Taking responsibility for our wrongs is part of growing towards the Light. A good many of our prayers are written in a way to help us reflect upon our worldliness and expose opportunities for improvement. Repentance means a true change of heart and life. Saint Ambrose wrote: “What is the outer darkness? Surely, there is not there a prison and stone cells to be endured? By no means. But whoever are outside the promises of the heavenly commandments are in the outer darkness, because God’s ordinances are light, and whoever is without Christ is in darkness, because Christ is the inner light.”

 
NOT-ME has been around since the beginning of time. He was there lurking in the Garden of Eden and he was even there with the disciples at the last supper: “And as they were eating, He said, “Verily I say to you, that one of you shall deliver Me up.” And being exceedingly grieved, they began to say to Him, each of them, “I am not the one, am I, Lord?”[Mt. 26:21-22] NOT-ME LORD, no, NOT-ME!

 

NOT-ME is a part of my programming and still taking the blame in my marriage, at work and even here in the Temple of the Lord!
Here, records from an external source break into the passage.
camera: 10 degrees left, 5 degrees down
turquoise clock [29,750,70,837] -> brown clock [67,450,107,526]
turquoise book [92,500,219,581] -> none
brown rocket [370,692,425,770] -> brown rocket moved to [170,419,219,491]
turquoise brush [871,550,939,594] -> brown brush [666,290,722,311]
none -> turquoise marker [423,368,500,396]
Perhaps I am a better habitat for the worms than a beacon of Theosis! But thanks be to God that He has not given up on me and hopefully I am not the man I used to be. I pray I can stay pliable in the hands of the Great Sculptor of life. And through the powerful prescription implemented by church tradition, release NOT-ME from his contract with the deceiver, and help me to be renewed in the Light of Christ.